(Listed entries)
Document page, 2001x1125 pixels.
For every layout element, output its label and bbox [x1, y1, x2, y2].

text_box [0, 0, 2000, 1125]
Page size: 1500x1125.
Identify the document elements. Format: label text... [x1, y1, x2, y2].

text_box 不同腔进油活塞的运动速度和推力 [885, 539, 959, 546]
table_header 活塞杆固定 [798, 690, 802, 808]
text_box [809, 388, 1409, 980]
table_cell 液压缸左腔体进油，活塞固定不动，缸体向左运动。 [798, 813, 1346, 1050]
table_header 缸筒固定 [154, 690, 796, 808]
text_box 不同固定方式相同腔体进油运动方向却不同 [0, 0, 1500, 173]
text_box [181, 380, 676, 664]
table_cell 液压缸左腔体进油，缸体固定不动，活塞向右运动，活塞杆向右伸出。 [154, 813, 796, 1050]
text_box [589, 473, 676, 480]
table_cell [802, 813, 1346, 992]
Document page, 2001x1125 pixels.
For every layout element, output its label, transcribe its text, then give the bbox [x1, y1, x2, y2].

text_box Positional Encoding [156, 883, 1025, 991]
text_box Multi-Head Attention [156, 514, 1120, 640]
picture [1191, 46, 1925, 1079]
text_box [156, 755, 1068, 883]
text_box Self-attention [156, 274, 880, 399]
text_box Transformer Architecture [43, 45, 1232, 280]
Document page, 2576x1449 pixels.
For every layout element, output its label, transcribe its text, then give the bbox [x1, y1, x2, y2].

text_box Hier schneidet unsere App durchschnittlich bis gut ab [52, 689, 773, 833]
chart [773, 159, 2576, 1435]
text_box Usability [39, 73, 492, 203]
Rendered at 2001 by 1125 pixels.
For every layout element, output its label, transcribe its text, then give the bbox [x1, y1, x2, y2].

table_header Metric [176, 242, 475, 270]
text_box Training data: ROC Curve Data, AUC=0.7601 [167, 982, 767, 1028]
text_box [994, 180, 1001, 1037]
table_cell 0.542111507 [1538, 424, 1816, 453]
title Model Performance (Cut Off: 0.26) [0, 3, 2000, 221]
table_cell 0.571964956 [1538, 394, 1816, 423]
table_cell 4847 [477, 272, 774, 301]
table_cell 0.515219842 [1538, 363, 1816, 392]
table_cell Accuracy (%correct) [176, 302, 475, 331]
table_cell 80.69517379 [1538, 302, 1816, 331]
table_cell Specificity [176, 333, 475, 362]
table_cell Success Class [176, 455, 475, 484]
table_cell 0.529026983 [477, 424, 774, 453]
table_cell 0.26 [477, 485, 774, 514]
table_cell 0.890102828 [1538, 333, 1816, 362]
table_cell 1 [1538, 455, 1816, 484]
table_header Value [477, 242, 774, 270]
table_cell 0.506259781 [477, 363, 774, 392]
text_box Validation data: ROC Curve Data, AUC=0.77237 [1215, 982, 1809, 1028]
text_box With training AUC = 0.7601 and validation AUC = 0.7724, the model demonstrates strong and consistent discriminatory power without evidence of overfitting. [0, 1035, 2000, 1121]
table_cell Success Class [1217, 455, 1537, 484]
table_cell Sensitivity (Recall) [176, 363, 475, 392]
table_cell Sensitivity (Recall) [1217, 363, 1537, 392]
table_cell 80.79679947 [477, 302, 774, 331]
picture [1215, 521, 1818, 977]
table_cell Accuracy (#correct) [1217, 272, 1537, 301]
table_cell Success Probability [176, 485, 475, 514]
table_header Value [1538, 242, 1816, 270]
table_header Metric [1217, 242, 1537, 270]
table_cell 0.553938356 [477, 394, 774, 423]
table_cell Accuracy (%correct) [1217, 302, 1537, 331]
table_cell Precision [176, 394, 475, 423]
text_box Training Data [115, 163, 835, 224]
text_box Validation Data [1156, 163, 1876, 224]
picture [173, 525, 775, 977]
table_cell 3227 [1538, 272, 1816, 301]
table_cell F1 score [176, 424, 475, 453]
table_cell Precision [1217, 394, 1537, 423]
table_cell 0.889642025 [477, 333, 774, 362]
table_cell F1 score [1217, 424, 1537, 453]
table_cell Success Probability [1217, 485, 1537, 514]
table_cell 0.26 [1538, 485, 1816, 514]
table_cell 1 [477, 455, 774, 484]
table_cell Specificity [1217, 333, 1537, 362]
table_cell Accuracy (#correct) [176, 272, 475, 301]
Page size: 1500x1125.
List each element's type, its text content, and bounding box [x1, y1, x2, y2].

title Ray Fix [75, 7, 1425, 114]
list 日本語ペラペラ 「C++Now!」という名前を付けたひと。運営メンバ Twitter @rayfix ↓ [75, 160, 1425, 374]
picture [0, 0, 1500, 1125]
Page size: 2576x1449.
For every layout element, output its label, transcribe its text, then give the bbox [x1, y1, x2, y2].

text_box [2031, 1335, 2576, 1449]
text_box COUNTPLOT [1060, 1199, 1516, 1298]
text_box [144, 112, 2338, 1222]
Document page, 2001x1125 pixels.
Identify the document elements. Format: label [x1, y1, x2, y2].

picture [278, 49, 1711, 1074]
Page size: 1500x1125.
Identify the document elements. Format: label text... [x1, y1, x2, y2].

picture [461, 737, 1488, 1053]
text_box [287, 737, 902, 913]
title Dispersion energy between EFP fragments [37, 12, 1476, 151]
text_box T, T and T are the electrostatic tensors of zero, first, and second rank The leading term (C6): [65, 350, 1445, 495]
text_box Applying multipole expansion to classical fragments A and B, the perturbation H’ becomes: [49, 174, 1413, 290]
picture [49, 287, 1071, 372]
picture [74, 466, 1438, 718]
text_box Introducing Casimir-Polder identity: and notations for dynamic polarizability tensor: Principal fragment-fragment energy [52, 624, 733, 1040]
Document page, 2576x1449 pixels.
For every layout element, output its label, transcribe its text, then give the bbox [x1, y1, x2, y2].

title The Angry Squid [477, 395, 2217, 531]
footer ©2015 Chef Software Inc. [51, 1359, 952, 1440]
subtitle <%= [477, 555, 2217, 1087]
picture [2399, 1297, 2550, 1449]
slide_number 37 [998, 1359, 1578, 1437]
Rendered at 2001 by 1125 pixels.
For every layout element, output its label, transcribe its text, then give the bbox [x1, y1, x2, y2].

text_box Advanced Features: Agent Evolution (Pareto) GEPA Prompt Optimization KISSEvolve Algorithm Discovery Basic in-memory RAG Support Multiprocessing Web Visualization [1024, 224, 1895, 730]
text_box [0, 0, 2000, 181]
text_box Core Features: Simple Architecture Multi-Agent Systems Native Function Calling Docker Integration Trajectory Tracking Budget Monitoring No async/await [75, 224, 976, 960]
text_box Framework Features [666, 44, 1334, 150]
(End Listed entries)
Directions: Go through the data above and copy all of it exactly.

Reply:
Document page, 2001x1125 pixels.
For every layout element, output its label and bbox [x1, y1, x2, y2].

text_box [0, 0, 2000, 1125]
Page size: 1500x1125.
Identify the document elements. Format: label text... [x1, y1, x2, y2].

text_box 不同腔进油活塞的运动速度和推力 [885, 539, 959, 546]
table_header 活塞杆固定 [798, 690, 802, 808]
text_box [809, 388, 1409, 980]
table_cell 液压缸左腔体进油，活塞固定不动，缸体向左运动。 [798, 813, 1346, 1050]
table_header 缸筒固定 [154, 690, 796, 808]
text_box 不同固定方式相同腔体进油运动方向却不同 [0, 0, 1500, 173]
text_box [181, 380, 676, 664]
table_cell 液压缸左腔体进油，缸体固定不动，活塞向右运动，活塞杆向右伸出。 [154, 813, 796, 1050]
text_box [589, 473, 676, 480]
table_cell [802, 813, 1346, 992]
Document page, 2001x1125 pixels.
For every layout element, output its label, transcribe its text, then give the bbox [x1, y1, x2, y2].

text_box Positional Encoding [156, 883, 1025, 991]
text_box Multi-Head Attention [156, 514, 1120, 640]
picture [1191, 46, 1925, 1079]
text_box [156, 755, 1068, 883]
text_box Self-attention [156, 274, 880, 399]
text_box Transformer Architecture [43, 45, 1232, 280]
Document page, 2576x1449 pixels.
For every layout element, output its label, transcribe its text, then give the bbox [x1, y1, x2, y2].

text_box Hier schneidet unsere App durchschnittlich bis gut ab [52, 689, 773, 833]
chart [773, 159, 2576, 1435]
text_box Usability [39, 73, 492, 203]
Rendered at 2001 by 1125 pixels.
For every layout element, output its label, transcribe its text, then give the bbox [x1, y1, x2, y2].

table_header Metric [176, 242, 475, 270]
text_box Training data: ROC Curve Data, AUC=0.7601 [167, 982, 767, 1028]
text_box [994, 180, 1001, 1037]
table_cell 0.542111507 [1538, 424, 1816, 453]
title Model Performance (Cut Off: 0.26) [0, 3, 2000, 221]
table_cell 0.571964956 [1538, 394, 1816, 423]
table_cell 4847 [477, 272, 774, 301]
table_cell 0.515219842 [1538, 363, 1816, 392]
table_cell Accuracy (%correct) [176, 302, 475, 331]
table_cell 80.69517379 [1538, 302, 1816, 331]
table_cell Specificity [176, 333, 475, 362]
table_cell Success Class [176, 455, 475, 484]
table_cell 0.529026983 [477, 424, 774, 453]
table_cell 0.26 [477, 485, 774, 514]
table_cell 0.890102828 [1538, 333, 1816, 362]
table_cell 1 [1538, 455, 1816, 484]
table_header Value [477, 242, 774, 270]
table_cell 0.506259781 [477, 363, 774, 392]
text_box Validation data: ROC Curve Data, AUC=0.77237 [1215, 982, 1809, 1028]
text_box With training AUC = 0.7601 and validation AUC = 0.7724, the model demonstrates strong and consistent discriminatory power without evidence of overfitting. [0, 1035, 2000, 1121]
table_cell Success Class [1217, 455, 1537, 484]
table_cell Sensitivity (Recall) [176, 363, 475, 392]
table_cell Sensitivity (Recall) [1217, 363, 1537, 392]
table_cell 80.79679947 [477, 302, 774, 331]
picture [1215, 521, 1818, 977]
table_cell Accuracy (#correct) [1217, 272, 1537, 301]
table_cell Success Probability [176, 485, 475, 514]
table_header Value [1538, 242, 1816, 270]
table_header Metric [1217, 242, 1537, 270]
table_cell 0.553938356 [477, 394, 774, 423]
table_cell Accuracy (%correct) [1217, 302, 1537, 331]
table_cell Precision [176, 394, 475, 423]
text_box Training Data [115, 163, 835, 224]
text_box Validation Data [1156, 163, 1876, 224]
picture [173, 525, 775, 977]
table_cell 3227 [1538, 272, 1816, 301]
table_cell F1 score [176, 424, 475, 453]
table_cell Precision [1217, 394, 1537, 423]
table_cell 0.889642025 [477, 333, 774, 362]
table_cell F1 score [1217, 424, 1537, 453]
table_cell Success Probability [1217, 485, 1537, 514]
table_cell 0.26 [1538, 485, 1816, 514]
table_cell 1 [477, 455, 774, 484]
table_cell Specificity [1217, 333, 1537, 362]
table_cell Accuracy (#correct) [176, 272, 475, 301]
Page size: 1500x1125.
List each element's type, its text content, and bounding box [x1, y1, x2, y2].

title Ray Fix [75, 7, 1425, 114]
list 日本語ペラペラ 「C++Now!」という名前を付けたひと。運営メンバ Twitter @rayfix ↓ [75, 160, 1425, 374]
picture [0, 0, 1500, 1125]
Page size: 2576x1449.
For every layout element, output its label, transcribe its text, then give the bbox [x1, y1, x2, y2].

text_box [2031, 1335, 2576, 1449]
text_box COUNTPLOT [1060, 1199, 1516, 1298]
text_box [144, 112, 2338, 1222]
Document page, 2001x1125 pixels.
Identify the document elements. Format: label [x1, y1, x2, y2].

picture [278, 49, 1711, 1074]
Page size: 1500x1125.
Identify the document elements. Format: label text... [x1, y1, x2, y2].

picture [461, 737, 1488, 1053]
text_box [287, 737, 902, 913]
title Dispersion energy between EFP fragments [37, 12, 1476, 151]
text_box T, T and T are the electrostatic tensors of zero, first, and second rank The leading term (C6): [65, 350, 1445, 495]
text_box Applying multipole expansion to classical fragments A and B, the perturbation H’ becomes: [49, 174, 1413, 290]
picture [49, 287, 1071, 372]
picture [74, 466, 1438, 718]
text_box Introducing Casimir-Polder identity: and notations for dynamic polarizability tensor: Principal fragment-fragment energy [52, 624, 733, 1040]
Document page, 2576x1449 pixels.
For every layout element, output its label, transcribe its text, then give the bbox [x1, y1, x2, y2].

title The Angry Squid [477, 395, 2217, 531]
footer ©2015 Chef Software Inc. [51, 1359, 952, 1440]
subtitle <%= [477, 555, 2217, 1087]
picture [2399, 1297, 2550, 1449]
slide_number 37 [998, 1359, 1578, 1437]
Rendered at 2001 by 1125 pixels.
For every layout element, output its label, transcribe its text, then give the bbox [x1, y1, x2, y2].

text_box Advanced Features: Agent Evolution (Pareto) GEPA Prompt Optimization KISSEvolve Algorithm Discovery Basic in-memory RAG Support Multiprocessing Web Visualization [1024, 224, 1895, 730]
text_box [0, 0, 2000, 181]
text_box Core Features: Simple Architecture Multi-Agent Systems Native Function Calling Docker Integration Trajectory Tracking Budget Monitoring No async/await [75, 224, 976, 960]
text_box Framework Features [666, 44, 1334, 150]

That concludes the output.